===== DATA

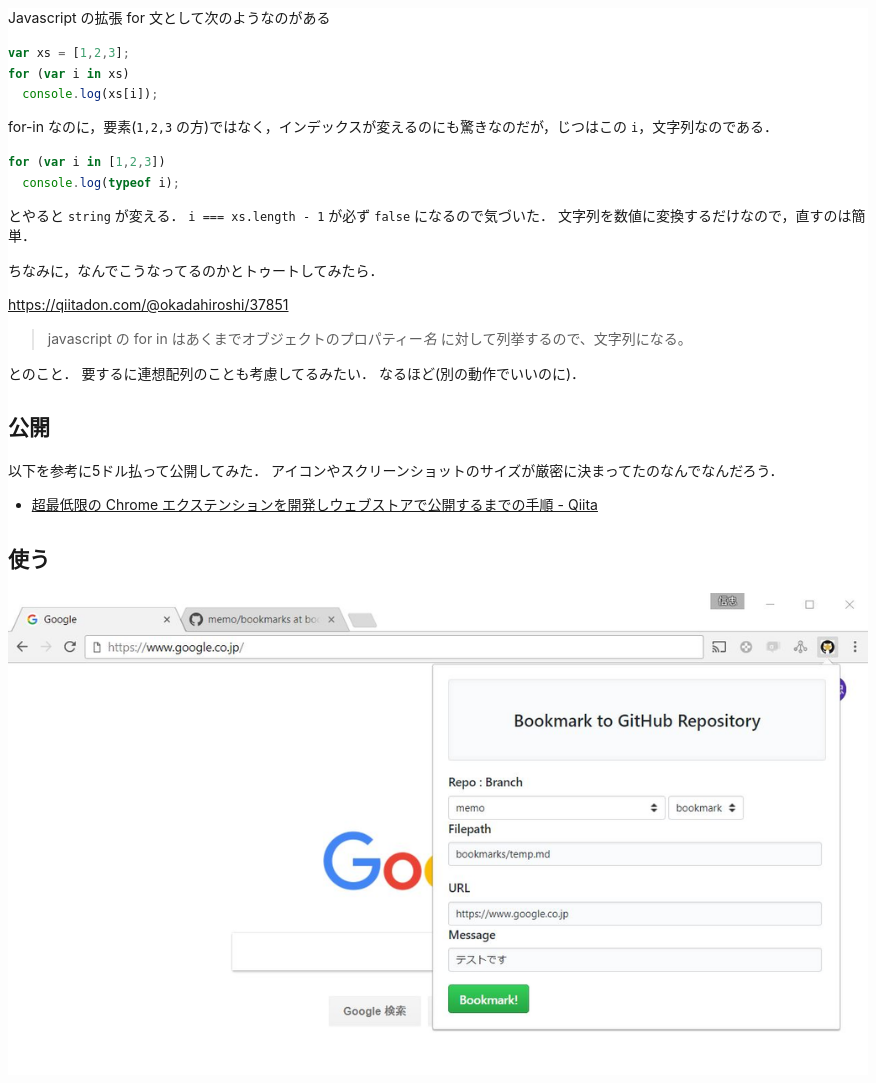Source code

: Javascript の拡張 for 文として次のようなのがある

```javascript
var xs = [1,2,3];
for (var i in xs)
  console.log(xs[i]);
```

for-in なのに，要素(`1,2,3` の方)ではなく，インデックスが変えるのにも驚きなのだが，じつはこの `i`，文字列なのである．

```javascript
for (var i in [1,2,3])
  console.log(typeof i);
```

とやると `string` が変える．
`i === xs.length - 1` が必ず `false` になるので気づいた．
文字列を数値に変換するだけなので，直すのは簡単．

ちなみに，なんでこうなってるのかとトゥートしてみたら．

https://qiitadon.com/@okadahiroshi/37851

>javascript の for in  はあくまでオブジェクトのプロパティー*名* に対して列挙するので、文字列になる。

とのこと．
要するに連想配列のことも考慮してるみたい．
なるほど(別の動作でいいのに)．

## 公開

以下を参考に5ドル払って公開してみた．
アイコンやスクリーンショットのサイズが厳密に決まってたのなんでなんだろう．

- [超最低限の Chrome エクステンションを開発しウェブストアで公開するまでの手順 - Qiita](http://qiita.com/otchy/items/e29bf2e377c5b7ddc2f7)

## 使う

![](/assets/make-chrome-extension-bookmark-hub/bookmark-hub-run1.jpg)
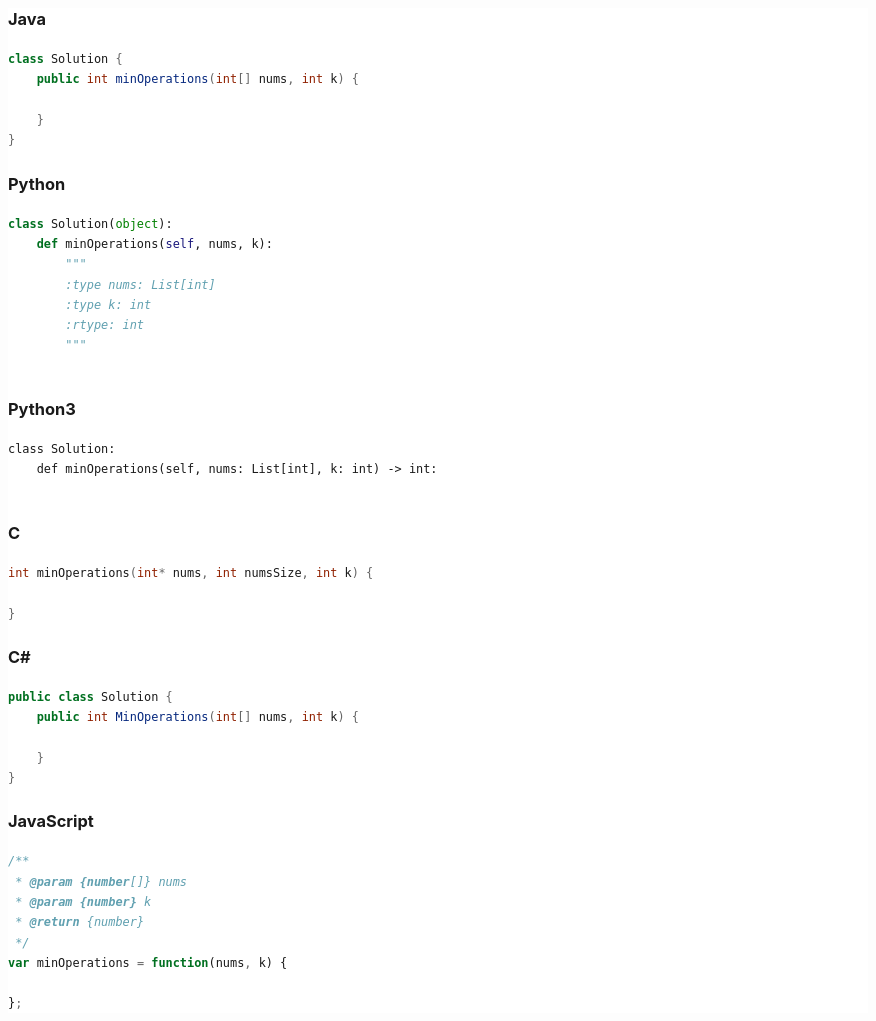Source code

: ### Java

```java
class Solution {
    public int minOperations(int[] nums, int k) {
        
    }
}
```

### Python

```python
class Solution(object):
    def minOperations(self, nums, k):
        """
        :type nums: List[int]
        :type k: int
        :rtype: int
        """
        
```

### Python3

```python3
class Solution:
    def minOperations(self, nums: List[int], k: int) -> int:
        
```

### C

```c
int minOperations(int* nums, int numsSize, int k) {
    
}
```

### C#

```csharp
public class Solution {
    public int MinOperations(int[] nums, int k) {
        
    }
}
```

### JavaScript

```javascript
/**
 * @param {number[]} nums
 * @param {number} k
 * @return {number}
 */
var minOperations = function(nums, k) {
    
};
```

==========

Find the lines above holding the word "number" and show them.

RESPONSE BOX
 * @param {number[]} nums
 * @param {number} k
 * @return {number}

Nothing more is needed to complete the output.